[Start of section]
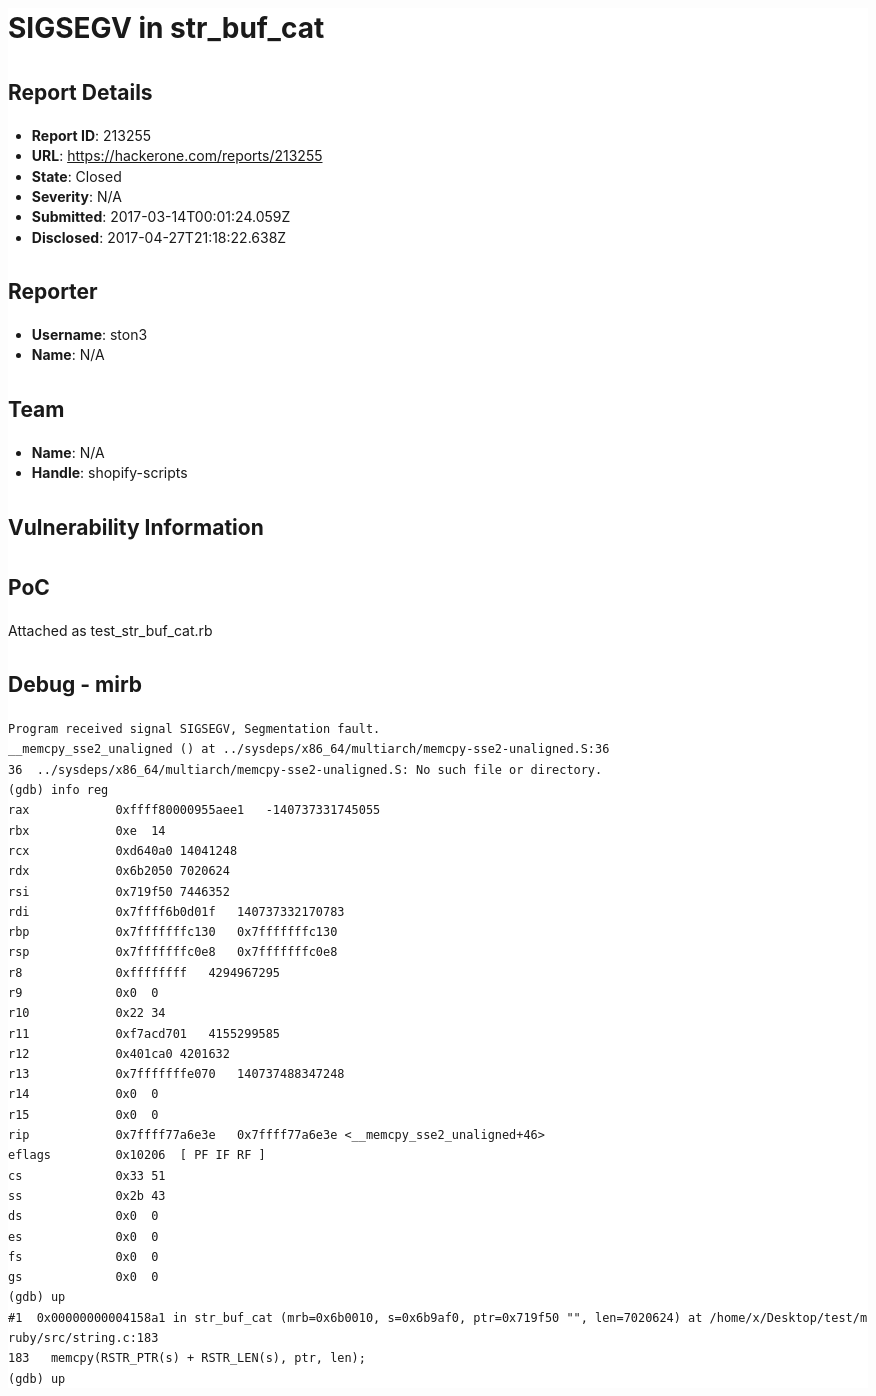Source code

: # SIGSEGV in str_buf_cat

## Report Details
- **Report ID**: 213255
- **URL**: https://hackerone.com/reports/213255
- **State**: Closed
- **Severity**: N/A
- **Submitted**: 2017-03-14T00:01:24.059Z
- **Disclosed**: 2017-04-27T21:18:22.638Z

## Reporter
- **Username**: ston3
- **Name**: N/A

## Team
- **Name**: N/A
- **Handle**: shopify-scripts

## Vulnerability Information
PoC
-------------------

Attached as test_str_buf_cat.rb

Debug - mirb
-------------------

	Program received signal SIGSEGV, Segmentation fault.
	__memcpy_sse2_unaligned () at ../sysdeps/x86_64/multiarch/memcpy-sse2-unaligned.S:36
	36	../sysdeps/x86_64/multiarch/memcpy-sse2-unaligned.S: No such file or directory.
	(gdb) info reg
	rax            0xffff80000955aee1	-140737331745055
	rbx            0xe	14
	rcx            0xd640a0	14041248
	rdx            0x6b2050	7020624
	rsi            0x719f50	7446352
	rdi            0x7ffff6b0d01f	140737332170783
	rbp            0x7fffffffc130	0x7fffffffc130
	rsp            0x7fffffffc0e8	0x7fffffffc0e8
	r8             0xffffffff	4294967295
	r9             0x0	0
	r10            0x22	34
	r11            0xf7acd701	4155299585
	r12            0x401ca0	4201632
	r13            0x7fffffffe070	140737488347248
	r14            0x0	0
	r15            0x0	0
	rip            0x7ffff77a6e3e	0x7ffff77a6e3e <__memcpy_sse2_unaligned+46>
	eflags         0x10206	[ PF IF RF ]
	cs             0x33	51
	ss             0x2b	43
	ds             0x0	0
	es             0x0	0
	fs             0x0	0
	gs             0x0	0
	(gdb) up
	#1  0x00000000004158a1 in str_buf_cat (mrb=0x6b0010, s=0x6b9af0, ptr=0x719f50 "", len=7020624) at /home/x/Desktop/test/mruby/src/string.c:183
	183	  memcpy(RSTR_PTR(s) + RSTR_LEN(s), ptr, len);
	(gdb) up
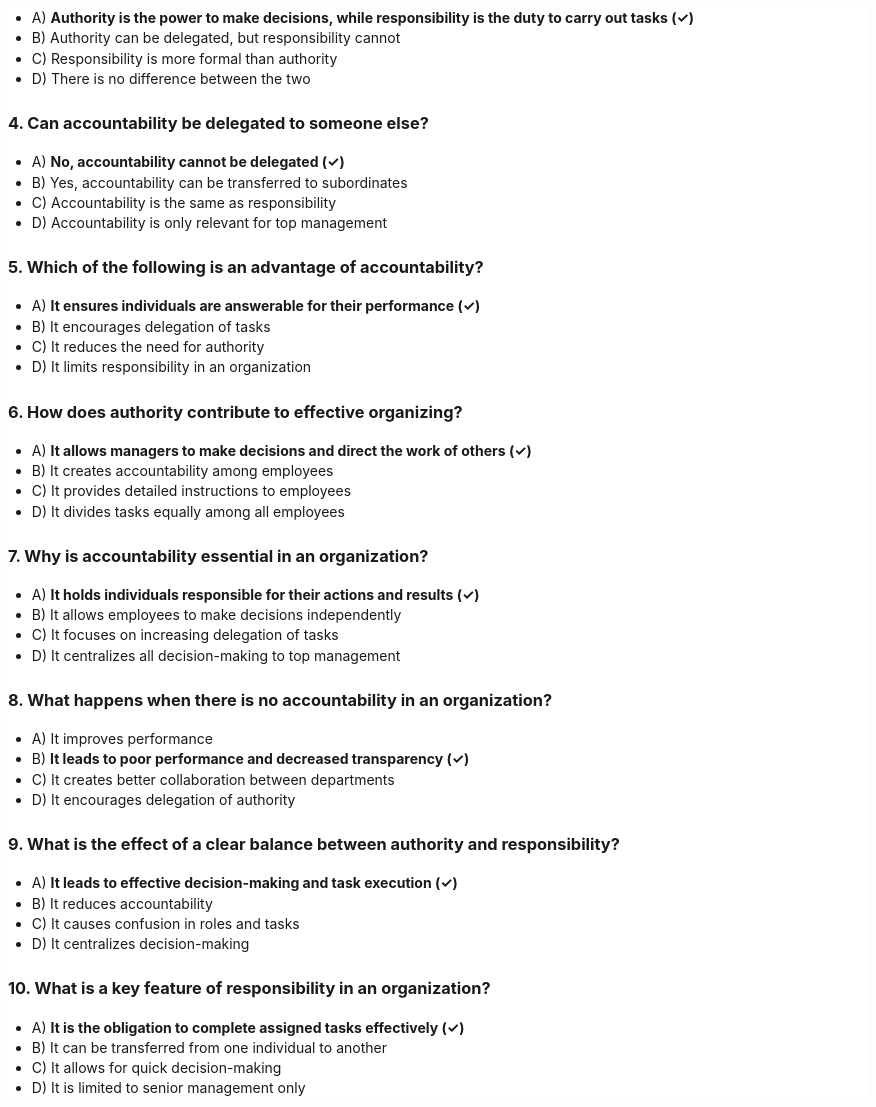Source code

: - A) **Authority is the power to make decisions, while responsibility is the duty to carry out tasks (✓)**
- B) Authority can be delegated, but responsibility cannot
- C) Responsibility is more formal than authority
- D) There is no difference between the two

### 4. Can accountability be delegated to someone else?

- A) **No, accountability cannot be delegated (✓)**
- B) Yes, accountability can be transferred to subordinates
- C) Accountability is the same as responsibility
- D) Accountability is only relevant for top management

### 5. Which of the following is an advantage of accountability?

- A) **It ensures individuals are answerable for their performance (✓)**
- B) It encourages delegation of tasks
- C) It reduces the need for authority
- D) It limits responsibility in an organization

### 6. How does authority contribute to effective organizing?

- A) **It allows managers to make decisions and direct the work of others (✓)**
- B) It creates accountability among employees
- C) It provides detailed instructions to employees
- D) It divides tasks equally among all employees

### 7. Why is accountability essential in an organization?

- A) **It holds individuals responsible for their actions and results (✓)**
- B) It allows employees to make decisions independently
- C) It focuses on increasing delegation of tasks
- D) It centralizes all decision-making to top management

### 8. What happens when there is no accountability in an organization?

- A) It improves performance
- B) **It leads to poor performance and decreased transparency (✓)**
- C) It creates better collaboration between departments
- D) It encourages delegation of authority

### 9. What is the effect of a clear balance between authority and responsibility?

- A) **It leads to effective decision-making and task execution (✓)**
- B) It reduces accountability
- C) It causes confusion in roles and tasks
- D) It centralizes decision-making

### 10. What is a key feature of responsibility in an organization?

- A) **It is the obligation to complete assigned tasks effectively (✓)**
- B) It can be transferred from one individual to another
- C) It allows for quick decision-making
- D) It is limited to senior management only
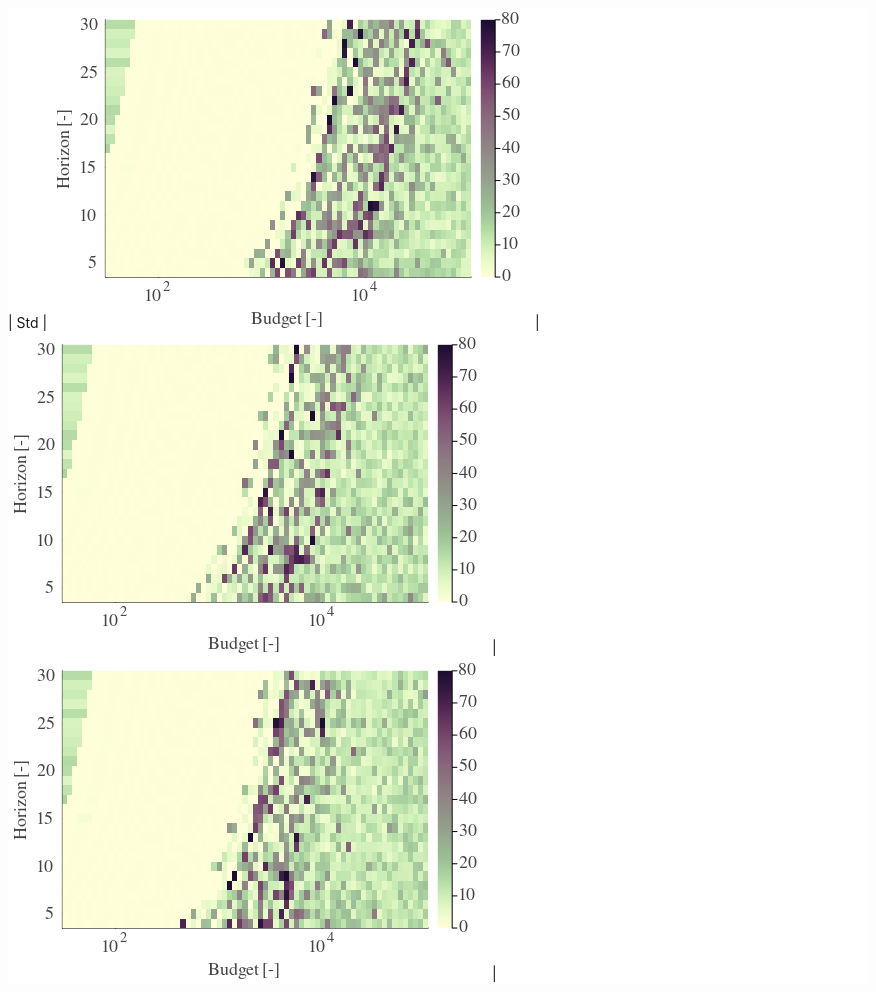 | Std | ![](fig/sp_AH/std_g_0.65_cp_256.png) | ![](fig/sp_AH/std_g_0.7_cp_256.png) | ![](fig/sp_AH/std_g_0.75_cp_256.png) | 
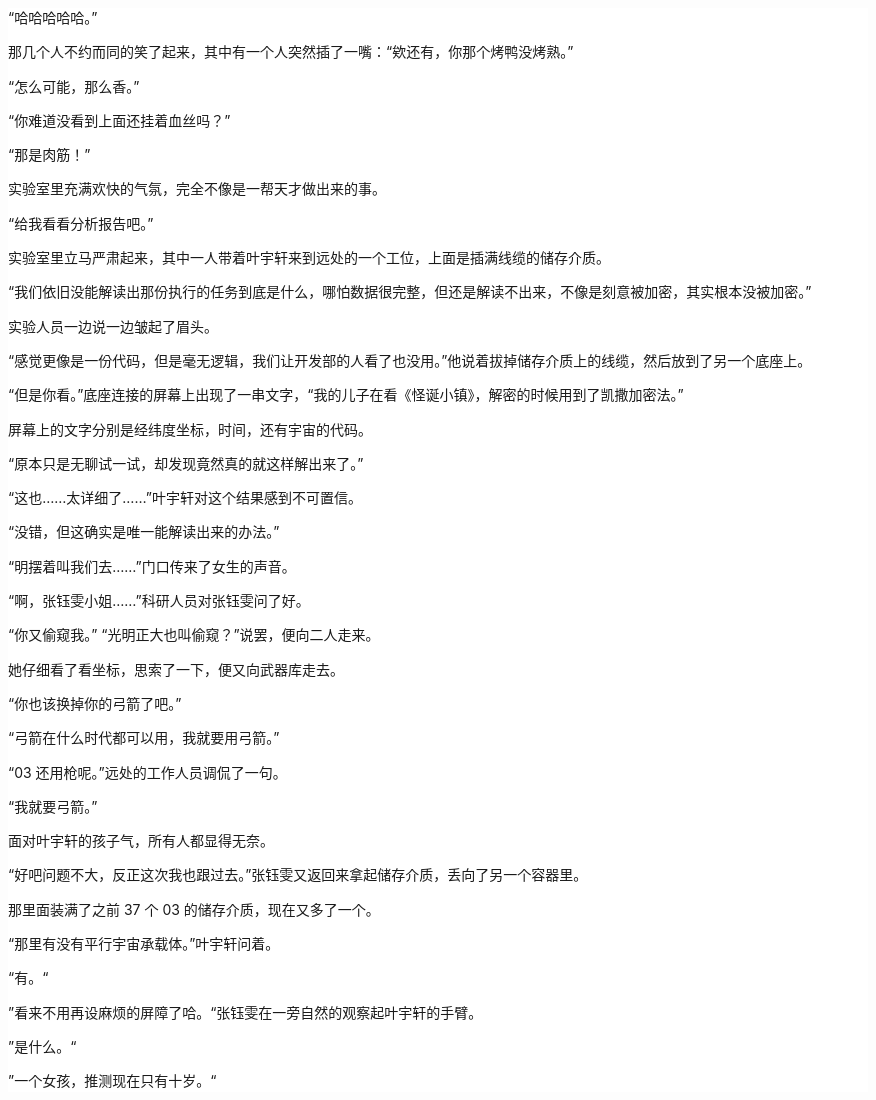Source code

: “哈哈哈哈哈。”

那几个人不约而同的笑了起来，其中有一个人突然插了一嘴：“欸还有，你那个烤鸭没烤熟。”

“怎么可能，那么香。”

“你难道没看到上面还挂着血丝吗？”

“那是肉筋！”

实验室里充满欢快的气氛，完全不像是一帮天才做出来的事。

“给我看看分析报告吧。”

实验室里立马严肃起来，其中一人带着叶宇轩来到远处的一个工位，上面是插满线缆的储存介质。

“我们依旧没能解读出那份执行的任务到底是什么，哪怕数据很完整，但还是解读不出来，不像是刻意被加密，其实根本没被加密。”

实验人员一边说一边皱起了眉头。

“感觉更像是一份代码，但是毫无逻辑，我们让开发部的人看了也没用。”他说着拔掉储存介质上的线缆，然后放到了另一个底座上。

“但是你看。”底座连接的屏幕上出现了一串文字，“我的儿子在看《怪诞小镇》，解密的时候用到了凯撒加密法。”

屏幕上的文字分别是经纬度坐标，时间，还有宇宙的代码。

“原本只是无聊试一试，却发现竟然真的就这样解出来了。”

“这也……太详细了……”叶宇轩对这个结果感到不可置信。

“没错，但这确实是唯一能解读出来的办法。”

“明摆着叫我们去……”门口传来了女生的声音。

“啊，张钰雯小姐……”科研人员对张钰雯问了好。

“你又偷窥我。”
“光明正大也叫偷窥？”说罢，便向二人走来。

她仔细看了看坐标，思索了一下，便又向武器库走去。

“你也该换掉你的弓箭了吧。”

“弓箭在什么时代都可以用，我就要用弓箭。”

“03 还用枪呢。”远处的工作人员调侃了一句。

“我就要弓箭。”

面对叶宇轩的孩子气，所有人都显得无奈。

“好吧问题不大，反正这次我也跟过去。”张钰雯又返回来拿起储存介质，丢向了另一个容器里。

那里面装满了之前 37 个 03 的储存介质，现在又多了一个。

“那里有没有平行宇宙承载体。”叶宇轩问着。

“有。“

”看来不用再设麻烦的屏障了哈。“张钰雯在一旁自然的观察起叶宇轩的手臂。

”是什么。“

”一个女孩，推测现在只有十岁。“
[End of section]
▶ **What the task requires**: Return each full line of the entries that contains the word "creates".

▶ **Exercise output**:
- B) It creates accountability among employees
- C) It creates better collaboration between departments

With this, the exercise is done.